- [ACTION ITEM]:
Find each line of the entries with the string "grey", please, and copy it.

*** Opening of DATA RECORDS ***

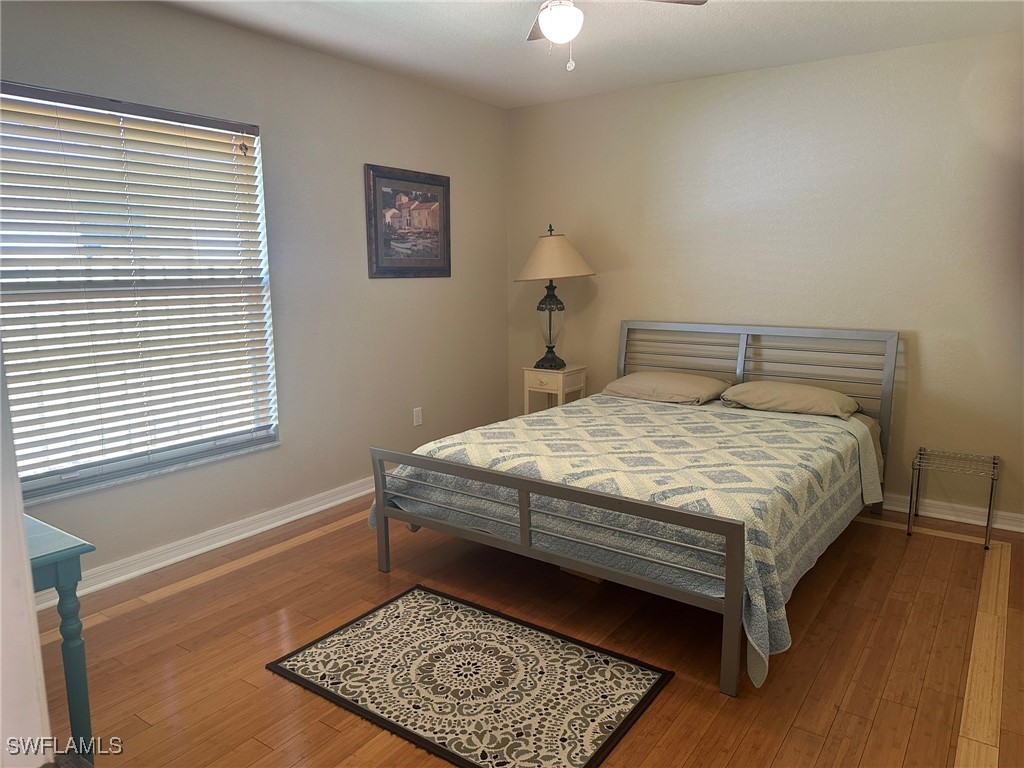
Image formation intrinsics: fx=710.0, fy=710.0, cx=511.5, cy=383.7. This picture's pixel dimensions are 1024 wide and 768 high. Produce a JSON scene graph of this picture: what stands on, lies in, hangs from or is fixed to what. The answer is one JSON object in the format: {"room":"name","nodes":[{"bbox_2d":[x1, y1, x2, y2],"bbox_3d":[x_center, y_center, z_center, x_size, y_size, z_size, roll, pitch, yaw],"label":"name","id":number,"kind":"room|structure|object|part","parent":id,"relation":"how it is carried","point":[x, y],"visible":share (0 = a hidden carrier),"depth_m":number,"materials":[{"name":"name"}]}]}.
{"room":"bedroom","nodes":[
{"label":"bedroom","id":0,"kind":"room"},
{"bbox_2d":[0,336,51,767],"bbox_3d":[-0.916,0.182,0.886,0.872,2.030,0.344,6,12,35],"label":"door frame","id":1,"kind":"structure","parent":0,"point":[30,616],"depth_m":1.00,"materials":[{"name":"white paint"}]},
{"bbox_2d":[0,0,511,594],"bbox_3d":[-1.335,-0.458,3.546,0.151,2.478,4.475,6,12,35],"label":"left wall","id":2,"kind":"structure","parent":0,"point":[397,291],"depth_m":3.81,"materials":[{"name":"grey paint"}]},
{"bbox_2d":[0,82,277,502],"bbox_3d":[-1.689,-0.387,3.082,0.113,1.592,1.371,6,12,35],"label":"window","id":3,"kind":"structure","parent":2,"relation":"in","point":[138,461],"depth_m":3.12,"materials":[{"name":"white"}]},
{"bbox_2d":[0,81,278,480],"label":"window blinds","id":4,"kind":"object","parent":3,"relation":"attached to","point":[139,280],"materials":[{"name":"white plastic"}]},
{"bbox_2d":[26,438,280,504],"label":"window sill","id":5,"kind":"structure","parent":2,"relation":"attached to","point":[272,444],"depth_m":3.13,"materials":[{"name":"white stone"}]},
{"bbox_2d":[32,475,378,608],"bbox_3d":[-1.244,0.705,3.755,0.021,0.096,4.005,6,12,35],"label":"baseboard","id":6,"kind":"structure","parent":2,"relation":"attached to","point":[348,498],"depth_m":3.41,"materials":[{"name":"white paint"}]},
{"bbox_2d":[364,163,451,278],"bbox_3d":[-0.616,-0.978,4.353,0.028,0.652,0.721,6,12,35],"label":"framed picture","id":7,"kind":"object","parent":2,"relation":"attached to","point":[439,186],"visible":0.99,"depth_m":4.32,"materials":[{"name":"brown paper"}]},
{"bbox_2d":[412,406,422,426],"bbox_3d":[-0.605,0.209,4.562,0.009,0.116,0.071,6,12,35],"label":"wall socket","id":8,"kind":"object","parent":2,"relation":"attached to","point":[418,414],"visible":0.98,"depth_m":4.56,"materials":[{"name":"white plastic"}]},
{"bbox_2d":[32,495,1023,767],"bbox_3d":[0.168,1.024,2.444,4.041,0.099,4.860,6,12,35],"label":"floor","id":9,"kind":"structure","parent":0,"point":[253,745],"depth_m":2.54,"materials":[{"name":"brown wood"}]},
{"bbox_2d":[24,515,99,758],"bbox_3d":[-1.480,0.743,1.763,0.633,0.683,0.626,6,12,35],"label":"green table","id":10,"kind":"object","parent":9,"relation":"on","point":[71,560],"visible":0.78,"depth_m":1.79,"materials":[{"name":"teal paint"}]},
{"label":"table leg","id":11,"kind":"part","parent":10,"relation":"part of","materials":[{"name":"teal paint"}]},
{"bbox_2d":[266,583,673,767],"bbox_3d":[-0.151,0.972,2.412,1.135,0.011,0.760,6,12,35],"label":"rug","id":12,"kind":"object","parent":9,"relation":"on","point":[420,594],"visible":0.99,"depth_m":2.34,"materials":[{"name":"carpet"}]},
{"bbox_2d":[521,364,587,413],"bbox_3d":[0.288,0.205,4.903,0.336,0.651,0.350,6,12,35],"label":"nightstand","id":13,"kind":"object","parent":9,"relation":"on","point":[560,392],"visible":0.58,"depth_m":4.77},
{"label":"drawer","id":14,"kind":"part","parent":13,"relation":"part of","materials":[{"name":"white wood"}]},
{"bbox_2d":[515,223,596,368],"bbox_3d":[0.281,-0.580,4.744,0.517,0.947,0.518,6,12,35],"label":"table lamp","id":15,"kind":"object","parent":13,"relation":"on","point":[550,334],"visible":0.99,"depth_m":4.62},
{"bbox_3d":[0.254,-0.411,4.825,0.241,0.550,0.243,6,12,35],"label":"lamp base","id":16,"kind":"part","parent":15,"relation":"part of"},
{"bbox_3d":[0.264,-0.839,4.686,0.613,0.315,0.588,6,12,35],"label":"lampshade","id":17,"kind":"part","parent":15,"relation":"part of","materials":[{"name":"beige fabric"}]},
{"bbox_2d":[369,320,899,697],"bbox_3d":[0.736,0.282,3.440,1.806,1.024,2.167,6,12,35],"label":"bed","id":18,"kind":"object","parent":9,"relation":"on","point":[726,601],"visible":0.96,"depth_m":2.85,"materials":[{"name":"grey metal"}]},
{"bbox_2d":[373,396,882,690],"bbox_3d":[0.607,0.486,3.329,1.765,0.483,1.779,6,12,35],"label":"quilt","id":19,"kind":"object","parent":18,"relation":"on","point":[783,424],"visible":0.56,"depth_m":2.83,"materials":[{"name":"fabric"}]},
{"bbox_2d":[600,370,730,405],"bbox_3d":[0.908,0.019,4.268,0.684,0.165,0.447,6,12,35],"label":"pillow","id":20,"kind":"object","parent":18,"relation":"on","point":[632,379],"visible":0.97,"depth_m":4.14,"materials":[{"name":"beige fabric"}]},
{"bbox_3d":[1.342,0.132,4.424,1.663,0.985,0.236,6,12,35],"label":"headboard","id":21,"kind":"part","parent":18,"relation":"part of","materials":[{"name":"metal"}]},
{"bbox_2d":[720,381,860,419],"bbox_3d":[1.513,0.079,3.883,0.680,0.162,0.431,6,12,35],"label":"pillow","id":22,"kind":"object","parent":18,"relation":"on","point":[798,394],"visible":0.96,"depth_m":3.76,"materials":[{"name":"beige fabric"}]},
{"bbox_2d":[909,447,999,548],"bbox_3d":[2.221,0.569,3.582,0.355,0.405,0.306,6,12,35],"label":"wire rack","id":23,"kind":"object","parent":9,"relation":"on","point":[991,498],"visible":0.99,"depth_m":3.56,"materials":[{"name":"silver metal"}]},
{"bbox_2d":[156,0,1023,108],"bbox_3d":[0.159,-1.506,2.054,4.031,0.105,4.731,6,12,35],"label":"ceiling","id":24,"kind":"structure","parent":0,"point":[787,26],"depth_m":3.44,"materials":[{"name":"white paint"}]},
{"bbox_2d":[525,0,704,70],"bbox_3d":[0.195,-1.285,2.391,0.959,0.435,0.954,6,12,35],"label":"ceiling fan","id":25,"kind":"object","parent":24,"relation":"hanging from","point":[556,13],"visible":0.99,"depth_m":2.43,"materials":[{"name":"white metal"}]},
{"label":"fan blade","id":26,"kind":"part","parent":25,"relation":"part of","materials":[{"name":"brown wood"}]},
{"bbox_2d":[506,31,1023,526],"bbox_3d":[1.597,-0.590,4.239,3.996,2.460,0.158,6,12,35],"label":"back wall","id":27,"kind":"structure","parent":0,"point":[613,276],"depth_m":3.99,"materials":[{"name":"beige paint"}]},
{"bbox_2d":[877,492,1023,531],"bbox_3d":[1.643,0.602,4.320,3.652,0.092,0.020,6,12,35],"label":"baseboard","id":28,"kind":"structure","parent":27,"relation":"attached to","point":[997,525],"depth_m":3.80,"materials":[{"name":"white paint"}]}
]}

*** Close of DATA RECORDS ***

- [SOLUTION BELOW]:
{"bbox_2d":[0,0,511,594],"bbox_3d":[-1.335,-0.458,3.546,0.151,2.478,4.475,6,12,35],"label":"left wall","id":2,"kind":"structure","parent":0,"point":[397,291],"depth_m":3.81,"materials":[{"name":"grey paint"}]},
{"bbox_2d":[369,320,899,697],"bbox_3d":[0.736,0.282,3.440,1.806,1.024,2.167,6,12,35],"label":"bed","id":18,"kind":"object","parent":9,"relation":"on","point":[726,601],"visible":0.96,"depth_m":2.85,"materials":[{"name":"grey metal"}]},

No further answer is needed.